§ **Extracted text**
By the way, how well is the wind turbine working for you? In general, most installations do not seem to reliably generate much useful power. There are a few people that have done well, but most build their own turbines on put them on 60-90 foot towers.

From a person that ran a Skystream turbine for a few years (grid tied--So this is the "best" harvest that you will get--Battery charging always "tosses" some energy away when the batteries are full and you do not have enough loads--Note that the Skystreams did seem to be the best producing "small" wind turbines--When they worked):

Very important historical information (In my humble opinion):

	JAN	FEB	MAR	APR	MAY	JUN	JUL	AUG	SEP	OCT	NOV	DEC	Total
2007	n/a	n/a	n/a	n/a	n/a	n/a	n/a	n/a	n/a	175	225	0*	400
2008	98*	292	308	246	228	153	92	84	97	164	246	472	2,480
2009	265	348	244	371	182	86	90	84	250	100	194	131*	2,345
2010	101	130

* December, 2007 - Skystream shut down from software problem with cold and would not restart.

* January, 2008 - Skystream down until the 27th. Produce 98kWh in the 5 days remaining in the month.

[Collected data entries]
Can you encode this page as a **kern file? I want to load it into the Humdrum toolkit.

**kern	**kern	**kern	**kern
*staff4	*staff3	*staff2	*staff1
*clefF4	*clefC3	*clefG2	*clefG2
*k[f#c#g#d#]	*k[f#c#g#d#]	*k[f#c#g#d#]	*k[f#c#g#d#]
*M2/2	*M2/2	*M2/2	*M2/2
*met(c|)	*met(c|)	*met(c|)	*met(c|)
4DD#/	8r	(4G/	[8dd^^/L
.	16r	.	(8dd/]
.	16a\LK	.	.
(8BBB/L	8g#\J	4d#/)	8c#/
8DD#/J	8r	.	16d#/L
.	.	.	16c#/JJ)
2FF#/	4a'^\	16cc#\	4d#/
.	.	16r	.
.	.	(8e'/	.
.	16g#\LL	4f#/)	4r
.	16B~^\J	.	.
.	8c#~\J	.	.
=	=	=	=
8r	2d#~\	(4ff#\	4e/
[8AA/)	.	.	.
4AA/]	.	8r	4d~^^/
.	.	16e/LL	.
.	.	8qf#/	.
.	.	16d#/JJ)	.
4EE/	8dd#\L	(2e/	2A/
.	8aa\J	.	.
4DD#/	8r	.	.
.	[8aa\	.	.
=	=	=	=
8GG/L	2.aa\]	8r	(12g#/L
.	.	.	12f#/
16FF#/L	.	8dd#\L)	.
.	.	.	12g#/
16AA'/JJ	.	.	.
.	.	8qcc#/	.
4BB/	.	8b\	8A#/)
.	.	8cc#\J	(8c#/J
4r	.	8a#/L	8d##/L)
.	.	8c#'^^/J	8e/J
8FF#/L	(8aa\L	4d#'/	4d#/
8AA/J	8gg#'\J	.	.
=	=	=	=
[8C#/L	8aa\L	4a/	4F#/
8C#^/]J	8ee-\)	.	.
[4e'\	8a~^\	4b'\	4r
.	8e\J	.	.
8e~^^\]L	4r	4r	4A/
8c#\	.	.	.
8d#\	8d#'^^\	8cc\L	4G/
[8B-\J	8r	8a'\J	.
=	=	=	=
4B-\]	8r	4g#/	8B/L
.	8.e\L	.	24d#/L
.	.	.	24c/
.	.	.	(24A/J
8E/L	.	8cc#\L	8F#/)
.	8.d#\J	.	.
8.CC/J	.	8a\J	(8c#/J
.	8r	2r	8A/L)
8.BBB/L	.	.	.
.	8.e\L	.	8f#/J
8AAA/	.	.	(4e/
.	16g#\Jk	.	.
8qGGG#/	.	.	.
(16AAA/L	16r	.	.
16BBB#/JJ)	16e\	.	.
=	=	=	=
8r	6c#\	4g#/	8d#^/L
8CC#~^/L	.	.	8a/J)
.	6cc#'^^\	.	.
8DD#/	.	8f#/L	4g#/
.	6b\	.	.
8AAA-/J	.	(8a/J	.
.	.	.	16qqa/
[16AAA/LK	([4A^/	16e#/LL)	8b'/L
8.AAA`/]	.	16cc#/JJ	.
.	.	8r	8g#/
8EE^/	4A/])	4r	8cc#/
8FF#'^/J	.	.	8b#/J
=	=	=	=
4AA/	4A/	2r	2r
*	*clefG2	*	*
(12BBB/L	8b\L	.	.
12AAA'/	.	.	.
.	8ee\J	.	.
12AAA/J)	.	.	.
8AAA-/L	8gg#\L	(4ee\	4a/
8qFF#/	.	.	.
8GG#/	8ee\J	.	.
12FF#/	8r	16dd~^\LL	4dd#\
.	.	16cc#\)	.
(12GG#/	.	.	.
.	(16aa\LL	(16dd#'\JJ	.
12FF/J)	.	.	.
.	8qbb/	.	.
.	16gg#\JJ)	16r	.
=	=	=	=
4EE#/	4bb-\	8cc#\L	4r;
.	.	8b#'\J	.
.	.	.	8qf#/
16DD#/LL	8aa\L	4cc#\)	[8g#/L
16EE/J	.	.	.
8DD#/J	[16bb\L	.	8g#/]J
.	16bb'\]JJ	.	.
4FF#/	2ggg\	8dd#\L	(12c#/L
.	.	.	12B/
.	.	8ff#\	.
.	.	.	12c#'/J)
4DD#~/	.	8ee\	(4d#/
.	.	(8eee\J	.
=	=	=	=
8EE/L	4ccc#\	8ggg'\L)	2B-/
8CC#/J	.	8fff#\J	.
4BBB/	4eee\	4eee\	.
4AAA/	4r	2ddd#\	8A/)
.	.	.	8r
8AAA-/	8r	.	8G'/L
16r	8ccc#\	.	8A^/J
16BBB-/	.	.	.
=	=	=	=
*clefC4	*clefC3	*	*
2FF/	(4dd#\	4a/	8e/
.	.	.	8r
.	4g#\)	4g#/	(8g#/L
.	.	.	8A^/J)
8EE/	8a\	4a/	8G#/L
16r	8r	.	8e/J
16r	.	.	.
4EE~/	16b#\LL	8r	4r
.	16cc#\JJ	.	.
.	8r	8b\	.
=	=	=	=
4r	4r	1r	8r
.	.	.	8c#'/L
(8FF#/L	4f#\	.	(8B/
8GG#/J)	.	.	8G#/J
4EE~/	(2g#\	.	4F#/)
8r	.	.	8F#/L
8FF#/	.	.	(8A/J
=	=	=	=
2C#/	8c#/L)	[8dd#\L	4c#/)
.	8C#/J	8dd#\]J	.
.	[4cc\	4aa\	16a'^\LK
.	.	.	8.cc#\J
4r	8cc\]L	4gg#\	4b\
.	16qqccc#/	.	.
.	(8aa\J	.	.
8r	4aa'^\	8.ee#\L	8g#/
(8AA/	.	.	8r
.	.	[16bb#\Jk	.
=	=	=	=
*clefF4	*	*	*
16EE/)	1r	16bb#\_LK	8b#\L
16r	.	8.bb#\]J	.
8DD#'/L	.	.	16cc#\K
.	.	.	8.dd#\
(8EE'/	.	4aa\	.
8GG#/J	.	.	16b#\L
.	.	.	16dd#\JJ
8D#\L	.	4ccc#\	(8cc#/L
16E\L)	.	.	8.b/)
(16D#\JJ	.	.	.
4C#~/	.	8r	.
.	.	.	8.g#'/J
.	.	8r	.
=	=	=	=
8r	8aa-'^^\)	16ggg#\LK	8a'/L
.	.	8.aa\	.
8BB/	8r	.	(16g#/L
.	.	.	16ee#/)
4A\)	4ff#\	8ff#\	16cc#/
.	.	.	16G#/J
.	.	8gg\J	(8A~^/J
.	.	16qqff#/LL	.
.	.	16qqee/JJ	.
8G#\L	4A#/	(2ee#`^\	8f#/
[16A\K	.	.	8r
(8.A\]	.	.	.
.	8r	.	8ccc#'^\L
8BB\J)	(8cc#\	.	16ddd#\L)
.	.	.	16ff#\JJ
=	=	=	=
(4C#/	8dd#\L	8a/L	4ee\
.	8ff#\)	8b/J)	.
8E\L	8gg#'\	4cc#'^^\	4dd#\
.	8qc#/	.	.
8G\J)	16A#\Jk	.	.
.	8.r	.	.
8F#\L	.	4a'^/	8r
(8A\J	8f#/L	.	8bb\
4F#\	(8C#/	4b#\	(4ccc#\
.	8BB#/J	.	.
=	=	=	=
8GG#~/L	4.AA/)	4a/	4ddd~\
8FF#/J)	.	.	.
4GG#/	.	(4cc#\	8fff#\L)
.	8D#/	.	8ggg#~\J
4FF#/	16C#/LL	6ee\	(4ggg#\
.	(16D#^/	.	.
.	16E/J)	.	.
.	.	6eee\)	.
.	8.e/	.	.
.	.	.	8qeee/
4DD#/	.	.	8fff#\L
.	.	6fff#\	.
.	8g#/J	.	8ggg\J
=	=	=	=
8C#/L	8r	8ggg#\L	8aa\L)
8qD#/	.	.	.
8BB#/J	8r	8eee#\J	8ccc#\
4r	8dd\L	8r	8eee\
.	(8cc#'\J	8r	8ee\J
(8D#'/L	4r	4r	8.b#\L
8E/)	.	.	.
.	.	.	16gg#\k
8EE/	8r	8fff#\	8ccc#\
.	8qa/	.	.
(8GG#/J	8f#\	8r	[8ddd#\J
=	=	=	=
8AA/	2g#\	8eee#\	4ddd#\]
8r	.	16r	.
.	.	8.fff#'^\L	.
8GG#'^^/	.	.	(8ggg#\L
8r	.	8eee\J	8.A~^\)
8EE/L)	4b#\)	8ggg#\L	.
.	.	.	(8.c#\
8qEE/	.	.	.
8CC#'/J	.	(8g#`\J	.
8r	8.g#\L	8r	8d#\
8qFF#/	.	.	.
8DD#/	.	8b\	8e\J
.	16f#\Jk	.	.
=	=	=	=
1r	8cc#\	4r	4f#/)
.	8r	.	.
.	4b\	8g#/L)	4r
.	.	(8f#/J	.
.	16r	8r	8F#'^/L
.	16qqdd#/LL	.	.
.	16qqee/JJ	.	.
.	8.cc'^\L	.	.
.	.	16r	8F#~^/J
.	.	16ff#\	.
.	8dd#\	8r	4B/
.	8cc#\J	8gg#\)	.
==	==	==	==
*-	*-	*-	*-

§ **Prompt**
According to the wind turbine post, why does a grid-tied Skystream give the "best" harvest? The data plays no part in the work here.

§ **Final result**
Battery charging always wastes some energy when the batteries are full and there aren't enough loads to use the power. A grid-tied setup avoids that loss.